I was blessed to attend school in beautiful Blacksburg, VA (go Hokies!!) for 2+ years. If you've never been to the area, let me paint you the picture. Nestled between the breath-taking Blue Ridge Mountains, this close-knit college community - proudly blanketed in all-things orange and maroon - just may boast the finest combination of endless university energy, homespun family values...and unique hippie flair. Resilient in the face of outstanding tragedies and unstoppable on the football field - there's nowhere else on Earth like it.

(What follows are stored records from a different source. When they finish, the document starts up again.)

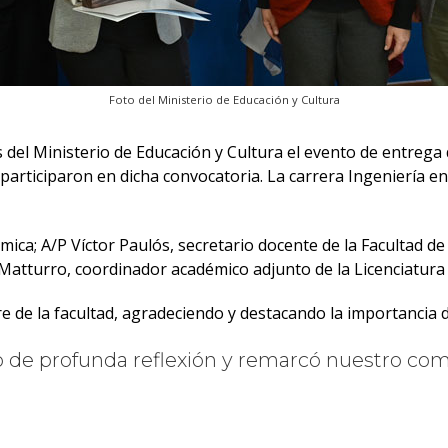
Foto del Ministerio de Educación y Cultura
os del Ministerio de Educación y Cultura el evento de entrega
participaron en dicha convocatoria. La carrera Ingeniería en
ica; A/P Víctor Paulós, secretario docente de la Facultad de 
 Matturro, coordinador académico adjunto de la Licenciatura
re de la facultad, agradeciendo y destacando la importancia 
o de profunda reflexión y remarcó nuestro co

What truly gives Blacksburg a part of my heart, though, are the friendships and memories that are forever associated with it in my mind. An epic fondue party...a stellar murder mystery dinner party....my first time shooting discs...a competitive gingerbread house challenge...popcorn-and-a-movie-nights...a hiking trip that ended in a lightening storm...themed dinners...and countless s'mores and Taboo games - those years were filled with the very best of times with the very best of friends.

One of my most beloved memories? Brunch at Gillies. A town favorite and a personal obsession, their food is local, fresh, and just plain amazing. My personal favorite? Their multigrain pancakes...oh.my.lanta. (Full House, anyone?) That being said, I always looked with envy at my friends' plates whenever they would order their egg and potato specials - topped with cheese and/or salsa depending on the preference. My solution? Make this oh-so-yummy-but-ridiculously-simple dish at home. Delicious breakfast AND a palatable reminder of dear memories?? That's definitely a winner in my book...a Hokie win!

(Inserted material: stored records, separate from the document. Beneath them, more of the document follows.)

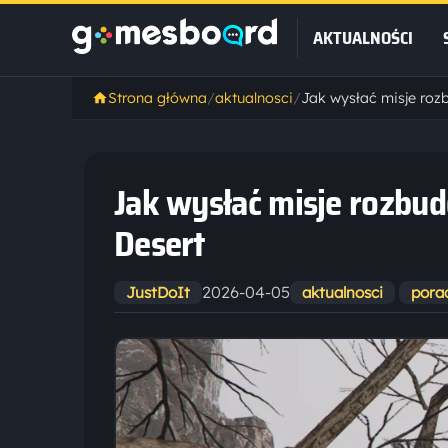
AKTUALNOŚCI
Strona główna
/
aktualnosci
/
Jak wysłać misje rozb
Desert
2026-04-05
JustDoIt
aktualnosci
pora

Southwest Eggs and Potatoes
Yield 1 serving. Multiply as needed.

2 small or 1 medium red potato(es), scrubbed free of dirt
1/4 medium yellow onion, finely diced
2 eggs
2 tbsp milk
1/3 cup cheese, divided (I love Trader Joe's Jalapeno Monterey Jack Cheese, but many different types of cheese would work)
extra virgin olive oil
salt
pepper
1/4 cup salsa, slightly warmed in the microwave or on the stove top
1/4 avocado, cut into long strips (optional)
1 tablespoon fresh cilantro, minced (optional)

Pierce the potatoes with a knife a few times and microwave on high until cooked through, 2-4 minutes depending on size. Carefully move to a cutting board and allow to cool for 1-2 minutes.

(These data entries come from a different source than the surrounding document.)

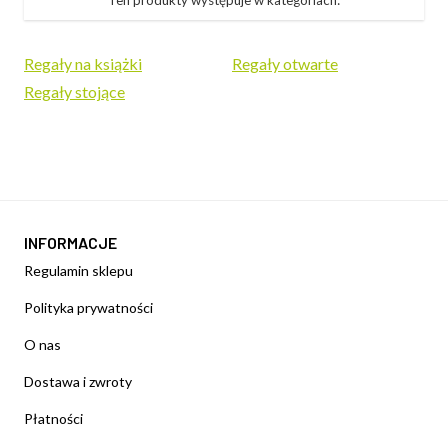
Regały na książki
Regały otwarte
Regały stojące
INFORMACJE
Regulamin sklepu
Polityka prywatności
O nas
Dostawa i zwroty
Płatności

Meanwhile, in a small bowl, scramble the eggs and milk and a dash of salt and pepper. Stir in 1/4 cup of the cheese. Set aside.

Cut the potatoes into bite-size chunks. Then, in a medium-sized pan, heat a drizzle of olive oil over medium-high heat. Add the onions and potatoes and simmer until the onions are soft and the potatoes are golden brown, stirring every so often. Salt and pepper to taste. Move the mixture to a plate, and, in the same pan, add the eggs and quickly stir to scramble them as they cook, 30-60 seconds.

Once finished, distribute the eggs over the potato-onion mixture. Quickly top with the remaining cheese and then the salsa. Sprinkle the cilantro over the top and add a side of avocado, if using. Salt and pepper to taste.